▶ **Texte à analyser**
------------------------------------------------------------------------

Le gouvernement Biden et le Parti démocrate poursuivent une stratégie propatronale bien définie, basée sur le renforcement de l’appareil bureaucratique des syndicats et leur intégration encore plus étroite avec le patronat et l’État. C’est le contenu de la promotion par Biden de la campagne de syndicalisation chez Amazon et de sa promesse d’être le président le plus «prosyndical» de l’histoire américaine.

La Fédération américaine des enseignants (AFT) a été le fer de lance de la réouverture des écoles malgré les objections massives des enseignants. La présidente de l’AFT, Randi Weingarten, aurait travaillé 15 heures par jour à cette fin. L’UAW maintient les travailleurs de Dana Cie et de John Deere au travail après l’expiration de leurs contrats. Les travailleurs continuent de se blesser ou d’être infectés alors qu’ils ne devraient pas travailler du tout.

L’UAW a également négocié une clause obscure dans son contrat national avec Stellantis (anciennement Fiat Chrysler) en vertu de laquelle l’entreprise fait travailler les ouvriers de l’automobile de son usine d’assemblage de Sterling Heights pendant 90 jours consécutifs. Le syndicat BCTGM, (Bakery, Confectionery, Tobacco Workers and Grain Millers International Union), le syndicat de Kellogg’s, a mis fin à une grève des travailleurs de Nabisco le mois dernier, qui sont de retour au travail avec des journées de 16 heures.

En d’autres termes, ces «syndicats» empêchent systématiquement les grèves de se produire ou les isolent lorsqu’elles éclatent. Ils appliquent des contrats inférieurs aux normes avec des augmentations de salaire inférieures au taux d’inflation, tout en conspirant avec la direction pour maintenir les travailleurs au travail pendant une pandémie mortelle. «Si vous voulez gagner 22 dollars de l’heure, vous devez trouver un autre emploi», a récemment déclaré un responsable de l’UAW à un travailleur dans une usine Dana du Michigan.

------------------------------------------------------------------------

▶ **Données fournies**
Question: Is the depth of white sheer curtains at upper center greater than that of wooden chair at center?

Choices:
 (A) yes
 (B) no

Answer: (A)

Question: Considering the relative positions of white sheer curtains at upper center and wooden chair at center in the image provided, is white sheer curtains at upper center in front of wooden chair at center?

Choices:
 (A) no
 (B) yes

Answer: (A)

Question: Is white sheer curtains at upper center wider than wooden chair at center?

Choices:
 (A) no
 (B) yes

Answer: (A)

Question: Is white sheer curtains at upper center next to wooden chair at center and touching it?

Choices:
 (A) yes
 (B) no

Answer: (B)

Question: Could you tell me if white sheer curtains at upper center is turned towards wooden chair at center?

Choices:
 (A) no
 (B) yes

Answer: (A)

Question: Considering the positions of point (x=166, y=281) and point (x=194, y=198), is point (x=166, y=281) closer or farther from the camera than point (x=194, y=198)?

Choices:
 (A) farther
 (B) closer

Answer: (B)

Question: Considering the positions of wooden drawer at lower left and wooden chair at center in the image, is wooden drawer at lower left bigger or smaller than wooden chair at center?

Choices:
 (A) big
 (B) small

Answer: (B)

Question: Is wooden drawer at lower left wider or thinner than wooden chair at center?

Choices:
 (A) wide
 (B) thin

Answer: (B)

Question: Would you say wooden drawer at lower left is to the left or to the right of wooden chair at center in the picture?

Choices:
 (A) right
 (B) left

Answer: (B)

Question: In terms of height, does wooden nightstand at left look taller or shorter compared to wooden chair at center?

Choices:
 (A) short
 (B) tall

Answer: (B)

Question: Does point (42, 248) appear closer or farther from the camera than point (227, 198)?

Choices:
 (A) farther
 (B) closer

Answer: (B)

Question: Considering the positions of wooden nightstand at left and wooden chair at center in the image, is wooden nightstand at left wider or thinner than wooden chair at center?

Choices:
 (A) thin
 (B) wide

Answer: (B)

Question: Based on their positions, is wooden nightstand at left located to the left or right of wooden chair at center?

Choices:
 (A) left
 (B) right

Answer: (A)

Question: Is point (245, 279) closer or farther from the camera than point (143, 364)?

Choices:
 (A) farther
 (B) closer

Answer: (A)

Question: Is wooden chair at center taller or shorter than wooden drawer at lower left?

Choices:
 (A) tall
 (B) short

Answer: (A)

------------------------------------------------------------------------

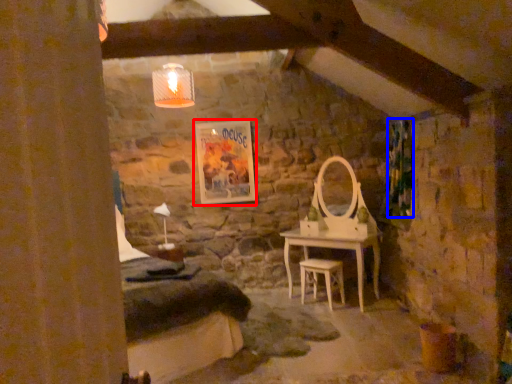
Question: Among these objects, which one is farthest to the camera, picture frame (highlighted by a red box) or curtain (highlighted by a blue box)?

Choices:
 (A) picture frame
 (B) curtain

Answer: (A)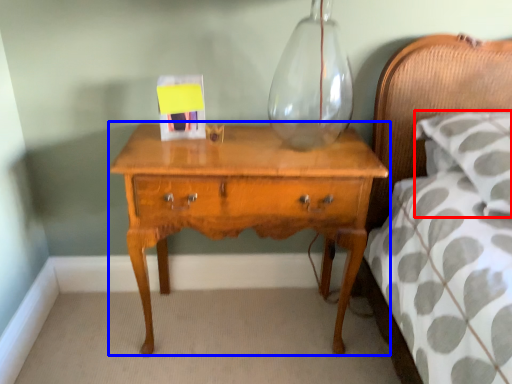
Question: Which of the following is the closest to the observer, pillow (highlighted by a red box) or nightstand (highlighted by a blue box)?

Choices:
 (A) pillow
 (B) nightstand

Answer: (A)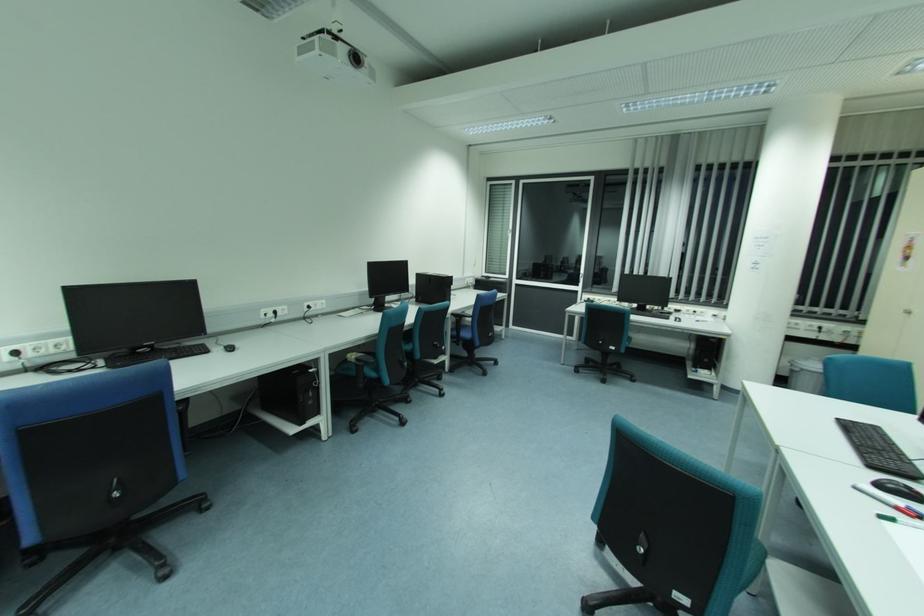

------------------------------------------------------------------------

▶ **Consignes**
1/ Répondez à ces questions sur le texte sur les syndicats américains :
(a) Combien d'heures par jour Randi Weingarten aurait-elle travaillé en faveur de la réouverture des écoles ?
(b) Pendant combien de jours consécutifs l'usine d'assemblage de Sterling Heights fait-elle travailler les ouvriers ?
(c) Quel salaire horaire figure dans la déclaration d'un responsable de l'UAW dans une usine Dana du Michigan ?
2/ Poursuivez le texte sur les syndicats américains à la suite de sa dernière phrase.
Les données n'ont aucun rapport avec le texte sur les syndicats américains.

▶ **Corrigé**
1/
(a) 15 heures par jour.
(b) 90 jours consécutifs.
(c) 22 dollars de l'heure.

2/
Les syndicats officiels ne sont rien de plus qu’une police du travail au service de la direction. Ils imposent aux travailleurs les politiques d’immunité collective de la classe dirigeante parce qu’ils ont en jeu des milliards de dollars en investissements boursiers ainsi que des milliards supplémentaires en transferts directs d’argent des sociétés par le biais de systèmes patronaux-syndicaux.

En 1988, dans son analyse de la mondialisation de la production capitaliste, le CIQI prédisait que l’intégration globale de la production mondiale minerait fondamentalement l’orientation nationaliste et procapitaliste dépassée des syndicats officiels, tout en créant les conditions pour le développement de luttes de la classe ouvrière qui sont internationales non seulement dans leur contenu, mais aussi dans leur forme.

Plus de trois décennies plus tard, la classe ouvrière est beaucoup plus connectée internationalement et plus nombreuse qu’elle ne l’a jamais été auparavant. La crise de la chaîne d’approvisionnement a elle-même démontré le degré extrêmement élevé d’intégration internationale de l’économie mondiale, de sorte que les fermetures d’usines dues à des épidémies, même dans un seul pays, peuvent se répercuter sur toute l’économie mondiale. Tandis que les syndicats répètent depuis des décennies aux travailleurs qu’ils sont impuissants dans leurs luttes contre les sociétés, ces derniers découvrent qu’ils contrôlent en fait d’innombrables points d’étranglement stratégiques dans la chaîne mondiale d’approvisionnement et de production.

Les travailleurs doivent exploiter ce potentiel consciemment et lui donner une direction organisée. On doit pour cela renforcer le réseau des comités de base, sous la bannière de l’Alliance ouvrière internationale des travailleurs de base, afin de lier leurs luttes à celles des travailleurs du monde entier.

La mobilisation de la force de la classe ouvrière, la force sociale la plus puissante du monde, fournira la base non seulement pour lutter pour les politiques nécessaires à l’éradication de la pandémie, mais aussi pour remplacer l’anarchie et l’inégalité du système capitaliste par une économie mondiale planifiée socialiste basée sur les besoins humains et non sur le profit privé.